I hear you OP, I am the same but prices are getting out of hand.
I've been batch cooking vegetable based soups - French onion, mushroom, carrot & coriander etc. Ones without masses of carbs. I then serve them before meals with a bit of bread, or as meals with potato wedges and maybe a few cheeses or cold meats. If you serve them before the meals it helps fill everyone up. (It will do me as a meal but not always my family.)

Edit to say : Boys here too.
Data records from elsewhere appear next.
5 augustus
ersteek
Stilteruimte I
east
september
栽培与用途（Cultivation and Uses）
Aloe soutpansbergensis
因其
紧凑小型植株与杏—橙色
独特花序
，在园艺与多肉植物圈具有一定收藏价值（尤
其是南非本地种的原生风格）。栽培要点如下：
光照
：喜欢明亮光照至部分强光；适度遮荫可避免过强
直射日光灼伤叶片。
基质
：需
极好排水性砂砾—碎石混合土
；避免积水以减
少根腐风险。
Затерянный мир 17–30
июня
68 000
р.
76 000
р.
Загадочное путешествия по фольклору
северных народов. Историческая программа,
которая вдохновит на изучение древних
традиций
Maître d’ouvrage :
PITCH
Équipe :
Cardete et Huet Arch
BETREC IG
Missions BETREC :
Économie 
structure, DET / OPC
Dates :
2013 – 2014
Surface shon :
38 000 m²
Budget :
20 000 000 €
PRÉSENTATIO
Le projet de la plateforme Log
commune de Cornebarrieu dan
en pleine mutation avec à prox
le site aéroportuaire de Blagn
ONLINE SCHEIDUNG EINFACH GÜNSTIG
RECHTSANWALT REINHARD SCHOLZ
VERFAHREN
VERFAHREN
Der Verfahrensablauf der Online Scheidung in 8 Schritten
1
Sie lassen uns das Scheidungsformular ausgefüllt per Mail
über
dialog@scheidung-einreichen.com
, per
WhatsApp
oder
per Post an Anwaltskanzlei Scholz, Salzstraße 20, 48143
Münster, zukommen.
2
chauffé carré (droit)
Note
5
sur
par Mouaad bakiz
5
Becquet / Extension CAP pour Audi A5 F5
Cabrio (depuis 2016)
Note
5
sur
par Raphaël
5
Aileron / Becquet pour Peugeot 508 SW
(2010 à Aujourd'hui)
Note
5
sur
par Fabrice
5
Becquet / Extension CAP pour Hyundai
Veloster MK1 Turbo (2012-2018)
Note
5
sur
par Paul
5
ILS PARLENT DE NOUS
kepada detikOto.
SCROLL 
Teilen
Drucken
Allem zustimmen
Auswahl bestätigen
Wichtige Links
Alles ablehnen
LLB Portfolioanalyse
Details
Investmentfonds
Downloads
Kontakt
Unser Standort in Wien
Bottomless stomachs it seems !

ThreePears · 14/09/2025 16:40

Try Aldi and Lidl for fish, both fresh and frozen. Good quality and way cheaper than where you currently shop. Chicken from there would be a much better price too.

Oh, and stop wandering the aisles of Waitrose, picking up things you fancy. You can't do that when you are on a budget, so BUDGET!

Namechange822 · 14/09/2025 16:43

persisted · 14/09/2025 16:29

’The boys’ are going have to learn at some stage about budgeting to feed themselves. Sounds like now is the time. They each have one night a week when it is their turn to cook for the family. They get to do all the planning, buying, cooking, washing up, dealing with whinging. Tell them they have £10 to spend, and can use oil/spices from the cupboard.
Make it their problem. They come up with stuff they will entertain and everyone wins.

I think that this is the best plan.

The person cooking does all of the job - shopping, cooking, clearing - and you have a rota for who cooks when. There is a budget for each meal.

Then you do a weekly online shop for breakfasts, lunches, cleaning products etc. People can add meal ingredients to the online shop if planned in advance but must still stick to their budget.

TheGander · 14/09/2025 16:45

sidsgranny · 14/09/2025 16:28

Really? They're living in your home, eating your food. They eat what they're given. Have you always pandered to them like this?

Pretty much, yes. When it comes to food anyway.

OP posts:
Strawberrysummer25 · 14/09/2025 16:46

If you are the main earner and half of that is £1200, you can't afford to be spending that much, stop pandering to them all. You could meal plan and budget with them all to highlight this, I frankly wouldn't bother with that but it could be illuminating

JacknDiane · 14/09/2025 16:48

Surely if your boys love cooking @TheGander, they help or do some shopping for the family and realise the price of stuff?
You sound pretty well off to me, have your sons been sheltered from life's realities up till now?

Womblingmerrily · 14/09/2025 16:49

Do you really need to cut down? You enjoy the food, you don't waste it, you buy quality. It's your luxury. It sounds like you can afford it, are just feeling a bit worried by the cost.

We're a household of 5 adults and spend about £1000 a month - I think that' okay.

Cheaper dishes that go down well -

Falafel and hummus- chickpeas cost so little but really make some great dishes.

Macaroni cheese - there is plenty of protein in the milk and cheese but you can add bacon.

Special fried rice - use up any leftovers hanging around.

Pulled pork - often can get inexpensive shoulder joints and is great for protein, just needs rice or bread with salad.

Pasta bakes for the winter.

Curries and soups - lentil and chickpeas are high in protein but cheap.

TheGander · 14/09/2025 16:51

@Thanksforyourlackofthought im actually serving up a minestrone for supper tonight before the main course in the hopes it'll
fill them up a bit. Plus it’s healthy. @ThreePears i do agree, my Waitrose habit has to stop. I think I’ll set myself the goal of only going once a month. @Namechange822 and @persisted i am going to ask them to do that. I’ve already asked them to shop once a week each ( lack of help with housework is also and issue) and they have agreed.